For background, you should know that Huawei's patent portfolio is both enormous and, especially in 5G, comprehensive. Statia reports Huawei Is leading the 5G patent race with 3,147 patents. If you want to deploy 5G technology, you must deal with Huawei.
It's not just 5G tech. In 2019, Huawei was granted the most patents in the EU and was a top 10 recipient in the US. The company is, in every sense of the word, a major telecommunications player.
In addition, while not a household name in the US, Huawei overtook Ericsson in 2012 as the world's largest telecommunications-equipment manufacturer. In 2018, Huawei moved ahead of Apple as the second-largest manufacturer of smartphones in the world. Only Samsung is larger.
But, in May 2019, the US government added Huawei to its entity list. This prohibits US companies from transferring technology to Huawei without a government license. And it has led to Google suspending the use of parts of the Android OS on Huawei devices, including such key apps as Play Store and Maps.
I suspect Huawei is trying to accomplish several objectives by joining the OIN. One of them is that, by opening up much of its patent portfolio to open-source companies, it's offering an olive branch to US-based companies. For example, AT&T Intellectual Property LLC, Google, and Verizon are all already OIN members.
After all, as Andrew "Andy" Updegrove, standards and patent expert and founding partner of top-technology law firm Gesmer Updegrove, pointed out in an interview:
"The global business community would generally prefer that business with Huawei could just go on as usual. Huawei and its affiliates are the acclaimed leaders in 5G technology, and the rest of the commercial world wants to have access to that technology, and also to be able to interoperate with it. In other words, to the extent that western companies agree with the US administration the risks, they have decided that the rewards outweigh those risks and are willing to accept them -- as most recently evidenced by the news yesterday relating to how many US components are finding their way into Chinese handsets."
Specifically, there are US parts in Huawei's just-released P40 Pro.
So, what will Huawei joining the OIN mean for existing intellectual property (IP) conflicts and lawsuits remains to be seen. At the very least, it opens up entirely new conversations going forward with how companies and countries will work with Huawei.
It doesn't surprise me that Huawei would wish to join OIN, or that OIN would be happy to have Huawei aboard. There are hundreds of standards organizations that would love to have Huawei be able to participate as well, but the great majority have concluded that this can't happen unless and until either the standards organizations change their rules, or the BIS [The Bureau of Industry and Security] creates a safe harbor that would make this unnecessary.
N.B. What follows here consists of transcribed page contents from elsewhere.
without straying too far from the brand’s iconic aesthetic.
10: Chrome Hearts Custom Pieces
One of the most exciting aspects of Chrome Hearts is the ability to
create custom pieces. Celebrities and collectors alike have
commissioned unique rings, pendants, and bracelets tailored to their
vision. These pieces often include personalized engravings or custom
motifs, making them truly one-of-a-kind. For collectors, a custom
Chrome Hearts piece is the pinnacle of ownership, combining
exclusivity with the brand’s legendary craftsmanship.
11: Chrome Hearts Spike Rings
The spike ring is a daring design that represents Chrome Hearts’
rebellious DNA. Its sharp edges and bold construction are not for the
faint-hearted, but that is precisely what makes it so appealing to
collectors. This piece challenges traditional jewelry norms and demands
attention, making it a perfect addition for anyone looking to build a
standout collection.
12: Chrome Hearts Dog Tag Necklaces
Open-source projects operate under a much more transparent process than do standards organizations, and this has allowed Huawei to continue to participate in many important open-source projects.
There's another reason for Huawei's move. Open source has won. Almost all important software development is now done with open source and Huawei's a part of that world.
In addition, Updegrove observed, "It's also possible that Huawei is taking this action at this time to burnish its image as a team player in the open-source ecosystem while it is under attack by the US government."
Heather Meeker, a partner at the law firm O'Melveny & Myers who specializes in open-source software licensing, remarked:
"This move just demonstrates that joining OIN has become a no-brainer for any product company. Setting aside the patent trolls, who would never have an incentive to join, no one is asserting patents against Linux anymore. Waging a patent war against a popular open-source project like Linux is bad for business."
That said, Meeker continued:
"Of course, the OIN definition of Linux is far broader than the kernel. Even so, the OIN pool protects the basic infrastructure of the web, and no serious product company has an interest in disrupting it. That would be like sabotaging the roads we all drive on."